• **Work item**
Pull every line that includes the word "Nintendo" out of the data below and copy it.

##### Study material

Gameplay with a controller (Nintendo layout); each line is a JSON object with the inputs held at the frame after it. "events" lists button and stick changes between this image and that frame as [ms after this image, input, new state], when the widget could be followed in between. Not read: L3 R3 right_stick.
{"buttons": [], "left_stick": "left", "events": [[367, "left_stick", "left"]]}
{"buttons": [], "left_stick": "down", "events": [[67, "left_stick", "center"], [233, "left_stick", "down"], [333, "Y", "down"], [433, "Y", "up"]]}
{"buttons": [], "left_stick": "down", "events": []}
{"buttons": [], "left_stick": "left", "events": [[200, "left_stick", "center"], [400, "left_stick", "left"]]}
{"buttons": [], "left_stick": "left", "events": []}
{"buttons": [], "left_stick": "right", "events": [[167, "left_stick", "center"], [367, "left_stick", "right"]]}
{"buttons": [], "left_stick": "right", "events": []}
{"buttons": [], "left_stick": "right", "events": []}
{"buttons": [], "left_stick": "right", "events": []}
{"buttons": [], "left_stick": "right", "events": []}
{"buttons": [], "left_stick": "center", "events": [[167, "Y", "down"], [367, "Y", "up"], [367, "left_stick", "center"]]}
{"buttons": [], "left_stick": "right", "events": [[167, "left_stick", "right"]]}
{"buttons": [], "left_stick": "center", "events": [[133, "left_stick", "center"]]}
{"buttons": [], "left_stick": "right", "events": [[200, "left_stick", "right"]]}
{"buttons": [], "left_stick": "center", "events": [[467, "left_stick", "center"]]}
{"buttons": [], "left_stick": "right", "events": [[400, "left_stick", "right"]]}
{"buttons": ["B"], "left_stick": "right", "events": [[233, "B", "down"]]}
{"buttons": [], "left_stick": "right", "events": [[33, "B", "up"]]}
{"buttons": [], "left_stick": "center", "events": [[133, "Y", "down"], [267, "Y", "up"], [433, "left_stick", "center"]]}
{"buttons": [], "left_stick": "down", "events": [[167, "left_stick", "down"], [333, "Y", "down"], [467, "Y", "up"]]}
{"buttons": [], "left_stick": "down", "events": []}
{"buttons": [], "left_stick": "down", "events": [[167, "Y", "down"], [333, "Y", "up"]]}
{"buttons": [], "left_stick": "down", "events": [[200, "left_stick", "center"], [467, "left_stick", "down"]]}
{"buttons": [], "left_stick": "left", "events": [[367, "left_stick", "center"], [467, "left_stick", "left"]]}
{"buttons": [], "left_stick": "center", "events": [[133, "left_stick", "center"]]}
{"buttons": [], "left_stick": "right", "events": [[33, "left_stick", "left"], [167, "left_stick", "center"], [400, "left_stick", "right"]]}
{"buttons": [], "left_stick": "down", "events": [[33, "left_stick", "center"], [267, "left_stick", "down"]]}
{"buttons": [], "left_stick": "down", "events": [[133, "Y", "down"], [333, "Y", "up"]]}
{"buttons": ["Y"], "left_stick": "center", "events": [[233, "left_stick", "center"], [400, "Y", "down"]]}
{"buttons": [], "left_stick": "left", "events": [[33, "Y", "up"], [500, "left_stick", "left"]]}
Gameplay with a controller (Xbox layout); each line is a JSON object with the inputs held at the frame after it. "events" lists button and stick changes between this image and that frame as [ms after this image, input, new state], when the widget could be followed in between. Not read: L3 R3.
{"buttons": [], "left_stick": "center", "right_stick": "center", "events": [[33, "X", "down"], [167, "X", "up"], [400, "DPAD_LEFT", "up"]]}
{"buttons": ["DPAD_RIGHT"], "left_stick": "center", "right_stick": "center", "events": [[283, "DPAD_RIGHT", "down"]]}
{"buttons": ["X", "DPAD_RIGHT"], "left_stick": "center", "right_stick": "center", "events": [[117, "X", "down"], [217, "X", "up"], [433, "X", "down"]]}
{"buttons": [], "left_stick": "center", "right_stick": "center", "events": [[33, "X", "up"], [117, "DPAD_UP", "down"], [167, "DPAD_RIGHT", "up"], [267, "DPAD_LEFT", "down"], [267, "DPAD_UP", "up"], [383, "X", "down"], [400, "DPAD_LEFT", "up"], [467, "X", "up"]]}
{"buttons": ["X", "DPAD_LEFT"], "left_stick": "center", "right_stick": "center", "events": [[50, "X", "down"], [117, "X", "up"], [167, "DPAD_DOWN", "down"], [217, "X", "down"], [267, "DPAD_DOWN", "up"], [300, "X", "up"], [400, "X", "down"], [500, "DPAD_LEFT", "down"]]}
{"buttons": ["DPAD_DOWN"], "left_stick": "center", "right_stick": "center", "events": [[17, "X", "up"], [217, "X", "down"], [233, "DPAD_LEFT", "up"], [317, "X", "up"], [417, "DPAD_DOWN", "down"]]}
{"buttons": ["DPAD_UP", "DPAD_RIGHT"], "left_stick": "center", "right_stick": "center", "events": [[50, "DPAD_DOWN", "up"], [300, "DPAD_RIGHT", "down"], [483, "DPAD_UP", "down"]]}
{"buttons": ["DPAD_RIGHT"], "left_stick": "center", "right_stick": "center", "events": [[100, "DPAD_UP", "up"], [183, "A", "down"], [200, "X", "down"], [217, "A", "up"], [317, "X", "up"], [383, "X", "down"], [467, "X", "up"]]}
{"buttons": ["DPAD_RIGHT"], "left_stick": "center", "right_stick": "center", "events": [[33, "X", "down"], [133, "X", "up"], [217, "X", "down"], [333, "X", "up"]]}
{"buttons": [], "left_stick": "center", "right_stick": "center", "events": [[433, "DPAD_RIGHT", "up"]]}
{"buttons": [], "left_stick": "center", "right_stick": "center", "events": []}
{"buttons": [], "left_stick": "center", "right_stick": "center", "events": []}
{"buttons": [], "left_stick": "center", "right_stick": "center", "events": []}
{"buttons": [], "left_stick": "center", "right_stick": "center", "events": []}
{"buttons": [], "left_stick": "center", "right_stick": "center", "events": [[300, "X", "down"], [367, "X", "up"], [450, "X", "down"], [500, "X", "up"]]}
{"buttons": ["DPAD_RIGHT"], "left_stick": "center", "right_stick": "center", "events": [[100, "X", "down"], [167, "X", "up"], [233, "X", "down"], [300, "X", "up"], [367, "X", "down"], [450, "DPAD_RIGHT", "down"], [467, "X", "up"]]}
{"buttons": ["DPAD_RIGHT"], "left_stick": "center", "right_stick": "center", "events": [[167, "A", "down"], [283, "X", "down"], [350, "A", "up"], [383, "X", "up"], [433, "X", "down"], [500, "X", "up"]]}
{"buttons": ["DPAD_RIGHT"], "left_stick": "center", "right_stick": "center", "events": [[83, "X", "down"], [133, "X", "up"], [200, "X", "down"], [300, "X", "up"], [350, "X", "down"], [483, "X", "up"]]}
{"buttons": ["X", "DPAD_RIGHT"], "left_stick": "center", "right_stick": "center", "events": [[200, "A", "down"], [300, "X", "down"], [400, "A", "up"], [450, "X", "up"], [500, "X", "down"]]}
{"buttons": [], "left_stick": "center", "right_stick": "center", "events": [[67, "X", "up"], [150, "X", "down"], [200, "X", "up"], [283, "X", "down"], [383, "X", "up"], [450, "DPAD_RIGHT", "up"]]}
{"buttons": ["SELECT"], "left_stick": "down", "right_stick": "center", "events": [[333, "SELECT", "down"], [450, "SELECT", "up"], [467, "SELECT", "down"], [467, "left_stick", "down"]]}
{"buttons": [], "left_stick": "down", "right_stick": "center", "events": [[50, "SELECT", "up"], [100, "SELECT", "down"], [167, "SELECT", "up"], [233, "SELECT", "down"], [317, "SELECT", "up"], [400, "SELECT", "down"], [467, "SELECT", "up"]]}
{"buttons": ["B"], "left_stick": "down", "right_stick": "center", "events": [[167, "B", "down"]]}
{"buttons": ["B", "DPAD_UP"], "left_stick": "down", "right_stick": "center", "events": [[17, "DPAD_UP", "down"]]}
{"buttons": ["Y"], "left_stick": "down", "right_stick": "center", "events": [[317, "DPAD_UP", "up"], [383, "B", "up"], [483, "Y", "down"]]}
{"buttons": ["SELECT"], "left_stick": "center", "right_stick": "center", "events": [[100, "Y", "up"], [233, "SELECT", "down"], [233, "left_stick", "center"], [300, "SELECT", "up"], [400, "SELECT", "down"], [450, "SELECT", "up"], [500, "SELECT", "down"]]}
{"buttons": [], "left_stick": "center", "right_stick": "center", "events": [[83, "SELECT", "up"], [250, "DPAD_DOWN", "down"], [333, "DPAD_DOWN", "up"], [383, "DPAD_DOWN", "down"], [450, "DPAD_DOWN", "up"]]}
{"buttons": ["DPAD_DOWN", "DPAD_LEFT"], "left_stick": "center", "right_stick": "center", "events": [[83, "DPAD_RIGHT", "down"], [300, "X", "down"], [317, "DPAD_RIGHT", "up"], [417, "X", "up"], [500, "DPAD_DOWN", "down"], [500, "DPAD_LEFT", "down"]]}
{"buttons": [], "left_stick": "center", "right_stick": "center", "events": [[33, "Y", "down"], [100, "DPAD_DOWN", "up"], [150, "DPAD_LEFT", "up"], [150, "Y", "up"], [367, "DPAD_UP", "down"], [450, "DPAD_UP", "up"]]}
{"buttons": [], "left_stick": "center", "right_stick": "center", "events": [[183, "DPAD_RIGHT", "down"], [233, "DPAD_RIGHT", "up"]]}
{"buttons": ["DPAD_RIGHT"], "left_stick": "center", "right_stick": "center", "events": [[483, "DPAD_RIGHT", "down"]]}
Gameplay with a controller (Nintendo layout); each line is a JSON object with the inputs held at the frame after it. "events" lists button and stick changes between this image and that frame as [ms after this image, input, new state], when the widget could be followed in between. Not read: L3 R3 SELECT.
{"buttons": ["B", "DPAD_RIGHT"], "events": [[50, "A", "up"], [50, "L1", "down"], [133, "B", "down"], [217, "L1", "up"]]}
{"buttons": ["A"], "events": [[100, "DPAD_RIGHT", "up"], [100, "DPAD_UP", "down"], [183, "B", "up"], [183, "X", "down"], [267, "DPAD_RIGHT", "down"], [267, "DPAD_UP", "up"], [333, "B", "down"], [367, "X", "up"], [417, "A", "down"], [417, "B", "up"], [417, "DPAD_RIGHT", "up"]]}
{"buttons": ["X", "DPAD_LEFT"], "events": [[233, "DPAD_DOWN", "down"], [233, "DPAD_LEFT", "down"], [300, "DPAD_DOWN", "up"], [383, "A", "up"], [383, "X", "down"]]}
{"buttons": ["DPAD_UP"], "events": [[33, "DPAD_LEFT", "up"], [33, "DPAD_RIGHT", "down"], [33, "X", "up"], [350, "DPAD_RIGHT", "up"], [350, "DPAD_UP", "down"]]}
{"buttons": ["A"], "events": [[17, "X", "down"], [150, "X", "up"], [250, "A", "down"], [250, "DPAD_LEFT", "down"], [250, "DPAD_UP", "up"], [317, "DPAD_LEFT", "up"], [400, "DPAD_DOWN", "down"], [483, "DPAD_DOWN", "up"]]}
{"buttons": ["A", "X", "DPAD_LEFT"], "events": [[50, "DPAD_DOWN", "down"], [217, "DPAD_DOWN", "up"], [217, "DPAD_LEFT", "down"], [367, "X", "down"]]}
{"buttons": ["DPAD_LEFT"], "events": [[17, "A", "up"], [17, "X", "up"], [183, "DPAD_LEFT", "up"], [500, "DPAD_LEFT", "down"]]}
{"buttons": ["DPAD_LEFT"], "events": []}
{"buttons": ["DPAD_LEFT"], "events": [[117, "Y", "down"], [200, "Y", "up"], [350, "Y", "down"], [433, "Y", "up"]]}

##########

• **Written reply**
Gameplay with a controller (Nintendo layout); each line is a JSON object with the inputs held at the frame after it. "events" lists button and stick changes between this image and that frame as [ms after this image, input, new state], when the widget could be followed in between. Not read: L3 R3 right_stick.
Gameplay with a controller (Nintendo layout); each line is a JSON object with the inputs held at the frame after it. "events" lists button and stick changes between this image and that frame as [ms after this image, input, new state], when the widget could be followed in between. Not read: L3 R3 SELECT.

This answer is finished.